O caso do espancamento mortal de um imigrante marroquino por agentes da PSP de Olhão em março de 2024 já tem um despacho de acusação, revela esta segunda-feira a revista Sábado.
O Ministério Público vai defender a condenação dos dois agentes envolvidos pelos crimes de sequestro e homicídio qualificado, além da suspensão de funções na PSP.

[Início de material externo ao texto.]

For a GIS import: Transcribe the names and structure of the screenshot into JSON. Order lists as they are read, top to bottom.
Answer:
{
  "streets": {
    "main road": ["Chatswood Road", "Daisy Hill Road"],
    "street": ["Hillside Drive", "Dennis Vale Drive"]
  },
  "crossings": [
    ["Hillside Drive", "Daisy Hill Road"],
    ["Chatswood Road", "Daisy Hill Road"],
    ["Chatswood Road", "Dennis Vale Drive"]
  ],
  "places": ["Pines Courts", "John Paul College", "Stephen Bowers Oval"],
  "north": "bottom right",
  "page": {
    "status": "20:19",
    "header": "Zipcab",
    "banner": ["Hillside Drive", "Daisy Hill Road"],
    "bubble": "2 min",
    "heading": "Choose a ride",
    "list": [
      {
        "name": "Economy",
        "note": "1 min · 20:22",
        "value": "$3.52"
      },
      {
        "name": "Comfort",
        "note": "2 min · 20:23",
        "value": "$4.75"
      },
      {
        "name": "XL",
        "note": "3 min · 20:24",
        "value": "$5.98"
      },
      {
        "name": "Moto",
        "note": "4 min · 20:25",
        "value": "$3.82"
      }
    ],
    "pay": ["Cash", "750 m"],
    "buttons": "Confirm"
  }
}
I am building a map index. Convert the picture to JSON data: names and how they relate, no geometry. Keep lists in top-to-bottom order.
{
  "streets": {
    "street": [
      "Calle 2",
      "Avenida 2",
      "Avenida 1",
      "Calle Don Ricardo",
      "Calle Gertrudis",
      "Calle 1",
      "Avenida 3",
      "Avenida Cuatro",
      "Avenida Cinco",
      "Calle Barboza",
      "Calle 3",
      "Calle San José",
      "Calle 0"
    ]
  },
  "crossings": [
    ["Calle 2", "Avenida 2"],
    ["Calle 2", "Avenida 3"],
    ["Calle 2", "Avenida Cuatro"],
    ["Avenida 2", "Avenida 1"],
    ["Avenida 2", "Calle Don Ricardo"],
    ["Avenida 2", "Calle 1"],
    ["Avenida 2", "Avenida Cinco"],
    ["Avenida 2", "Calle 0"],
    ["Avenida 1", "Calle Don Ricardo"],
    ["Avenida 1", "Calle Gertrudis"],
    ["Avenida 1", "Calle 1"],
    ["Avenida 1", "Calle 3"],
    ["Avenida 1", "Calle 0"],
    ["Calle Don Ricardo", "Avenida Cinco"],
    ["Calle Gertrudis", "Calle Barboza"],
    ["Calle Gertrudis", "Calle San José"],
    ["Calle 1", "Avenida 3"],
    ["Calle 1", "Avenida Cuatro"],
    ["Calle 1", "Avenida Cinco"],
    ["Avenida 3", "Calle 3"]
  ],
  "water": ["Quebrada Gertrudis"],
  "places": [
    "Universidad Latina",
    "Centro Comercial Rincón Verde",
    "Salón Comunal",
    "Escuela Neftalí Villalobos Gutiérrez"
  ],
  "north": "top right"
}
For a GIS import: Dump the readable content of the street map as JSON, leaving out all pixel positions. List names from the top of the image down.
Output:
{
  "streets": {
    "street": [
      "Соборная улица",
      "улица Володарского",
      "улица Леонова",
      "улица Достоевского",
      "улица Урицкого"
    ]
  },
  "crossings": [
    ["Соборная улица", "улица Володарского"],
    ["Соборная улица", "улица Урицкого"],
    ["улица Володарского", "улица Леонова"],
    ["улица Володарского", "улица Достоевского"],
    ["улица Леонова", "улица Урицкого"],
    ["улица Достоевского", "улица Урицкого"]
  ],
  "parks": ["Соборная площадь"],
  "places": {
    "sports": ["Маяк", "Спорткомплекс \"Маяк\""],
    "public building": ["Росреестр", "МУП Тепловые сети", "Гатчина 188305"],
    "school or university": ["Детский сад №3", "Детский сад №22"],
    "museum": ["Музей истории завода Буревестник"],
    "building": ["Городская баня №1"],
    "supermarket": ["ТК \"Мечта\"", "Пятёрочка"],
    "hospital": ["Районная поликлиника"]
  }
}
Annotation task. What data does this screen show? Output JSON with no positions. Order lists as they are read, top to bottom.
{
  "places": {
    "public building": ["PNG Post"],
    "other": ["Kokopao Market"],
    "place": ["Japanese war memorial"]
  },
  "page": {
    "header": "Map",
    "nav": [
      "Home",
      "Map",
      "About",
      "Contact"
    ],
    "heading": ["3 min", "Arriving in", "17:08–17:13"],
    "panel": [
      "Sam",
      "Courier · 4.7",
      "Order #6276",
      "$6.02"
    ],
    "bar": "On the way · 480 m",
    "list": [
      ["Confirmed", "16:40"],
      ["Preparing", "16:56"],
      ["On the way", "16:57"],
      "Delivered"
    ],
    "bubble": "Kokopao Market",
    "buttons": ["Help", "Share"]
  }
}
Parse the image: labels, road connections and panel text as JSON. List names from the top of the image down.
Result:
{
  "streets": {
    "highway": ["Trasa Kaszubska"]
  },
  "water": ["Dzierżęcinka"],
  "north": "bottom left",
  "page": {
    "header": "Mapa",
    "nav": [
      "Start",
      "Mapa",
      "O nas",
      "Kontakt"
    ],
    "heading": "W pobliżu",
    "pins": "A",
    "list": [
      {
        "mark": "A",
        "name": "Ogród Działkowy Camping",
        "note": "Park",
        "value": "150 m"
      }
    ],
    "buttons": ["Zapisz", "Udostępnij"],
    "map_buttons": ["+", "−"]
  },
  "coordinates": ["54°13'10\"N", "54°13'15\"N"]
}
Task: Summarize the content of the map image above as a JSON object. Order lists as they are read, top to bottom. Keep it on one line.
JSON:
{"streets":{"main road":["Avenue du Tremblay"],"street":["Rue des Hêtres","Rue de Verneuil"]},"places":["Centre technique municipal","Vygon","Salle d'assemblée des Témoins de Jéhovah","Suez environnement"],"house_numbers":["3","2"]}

Segundo a acusação, os agentes da PSP foram chamados por duas vezes no mesmo dia por funcionários de dois supermercados da mesma rede, queixando-se de que estariam a abrir e consumir produtos alimentares no local. Na primeira vez identificaram-nos junto ao supermercado, recolhendo imagens dos documentos de um deles. Isso serviu para que fossem identificados na segunda ocorrência, quando já não se encontravam no local. Sendo esse um crime de natureza semi-pública e não tendo os funcionários querido apresentar queixa, os polícias não poderiam deter ninguém, ressalva o Ministério Público.
Mas Aissa e Hassan, que segundo a acusação estariam sob o efeito de estupefacientes, foram encontrados pelos agentes não muito longe do supermercado, e em seguida algemados e levados na viatura policial para um caminho municipal. Hassan adormeceu no caminho, tendo os polícias retirado as algemas antes de o atirarem para a berma. A mesma sorte não teve Aissa, que ainda algemado com as mãos atrás nas costas foi agredido violentamente na cabeça e na face, tendo dado entrada nos cuidados intensivos onde viria a morrer semanas depois.
A Direção Nacional da PSP diz que ambos os agentes estão “afastados de funções” até ao fim julgamento, tendo instaurado um processo disciplinar.